Im Kern erzählt „Ezra“ die Geschichte eines Vaters, gespielt von Bobby Cannavale, der mit seinem Sohn eine Reise von der Ostküste nach Los Angeles unternimmt, im Grunde ein Roadmovie also, ein Roadmovie allerdings, das wenig an der Straße interessiert ist und der Strecke, die zurückgelegt wird. Weil der Fokus auf den Figuren liegt. Auf dem Vater, Max, der längst den Überblick über sein Leben verloren hat, mehr an die Wand gefahren als erreicht hat und sich nun an die Hoffnung klammert, es als Standup-Comedian schaffen zu wollen, ohne bislang allzu weit gekommen zu sein. Und auf dem autistischen und nicht ganz einfachen Sohn, der von seinem Vater aus dem Haus seiner von ihm geschiedenen Frau entführt wurde, weil er den Gedanken nicht ertragen kann, dass der unberechenbare Junge unter Medikamente gesetzt und in eine Sonderschule gesteckt werden soll. So verbindet sich und kollidiert Max‘ tiefste Hoffnung, an der Westküste am Ziel seiner Träume anzukommen und in der Late-Night-Show von Jimmy Kimmel anzutreten, mit seiner Liebe zu seinem Sohn, die bisweilen hilflos und ungelenk anmuten mag, aber keinen Deut weniger genuin ist: Er will das Beste für Ezra, hat aber noch nicht einmal das nötige Rüstzeug, für sich selbst zu sorgen. 

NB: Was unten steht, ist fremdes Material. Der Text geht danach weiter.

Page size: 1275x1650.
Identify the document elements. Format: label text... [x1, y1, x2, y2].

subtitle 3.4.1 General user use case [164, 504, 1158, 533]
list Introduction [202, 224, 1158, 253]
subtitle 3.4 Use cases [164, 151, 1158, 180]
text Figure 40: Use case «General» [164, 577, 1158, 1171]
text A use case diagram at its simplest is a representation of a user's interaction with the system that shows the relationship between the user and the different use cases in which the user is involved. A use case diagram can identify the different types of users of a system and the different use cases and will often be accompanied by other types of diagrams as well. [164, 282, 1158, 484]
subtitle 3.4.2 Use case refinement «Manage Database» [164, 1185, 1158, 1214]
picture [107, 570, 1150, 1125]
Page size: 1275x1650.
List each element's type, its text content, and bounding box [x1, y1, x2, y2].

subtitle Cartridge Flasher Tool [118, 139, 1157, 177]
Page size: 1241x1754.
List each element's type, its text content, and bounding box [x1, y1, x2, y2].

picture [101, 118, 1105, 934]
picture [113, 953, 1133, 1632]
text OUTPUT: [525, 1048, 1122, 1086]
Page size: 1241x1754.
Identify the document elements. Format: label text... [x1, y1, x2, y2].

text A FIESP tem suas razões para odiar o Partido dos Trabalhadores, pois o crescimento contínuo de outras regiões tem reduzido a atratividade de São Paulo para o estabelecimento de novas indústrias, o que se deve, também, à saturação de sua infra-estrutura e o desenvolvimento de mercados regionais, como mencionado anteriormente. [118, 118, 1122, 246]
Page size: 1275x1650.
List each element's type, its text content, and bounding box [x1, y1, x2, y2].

In seinen Standup-Auftritten lässt Max tief in sich blicken, sie sind Beichte und Therapie in einem und begleiten den Film wie ein laufender Live-Kommentar. Wenn er mit seinem Sohn spricht, klingt er nicht ganz so markig. „Manche sagen, das Leben muss schön und ordentlich sein, aber das stimmt nicht“, erklärt er ihm bei einer nächtlichen Fahrt im Auto und spricht doch eigentlich mit sich selbst. Seine Ex-Frau, gespielt von Rose Byrne, die tatsächliche Lebensgefährtin Cannavales, und sein Vater, ein ehemaliger Gourmetkoch, dessen unkontrollierte Aggression einer erfolgreichen Karriere im Weg stand, gespielt von Robert De Niro, würden ihm zustimmen bei seiner persönlichen Einschätzung. So unterschiedlich auch sie wieder sein mögen, nehmen sie die Verfolgung der beiden Flüchtigen auf und erleben ihre ganz eigene Annäherung. Es ist elektrisierend, wie der Film in verschiedene Richtungen zu treiben scheint, schließlich aber doch alle Parteien am Ende der Reise buchstäblich aufeinanderknallen: Familie ist, sagt „Ezra“, was man daraus macht. Und trifft den Nagel auf den Kopf.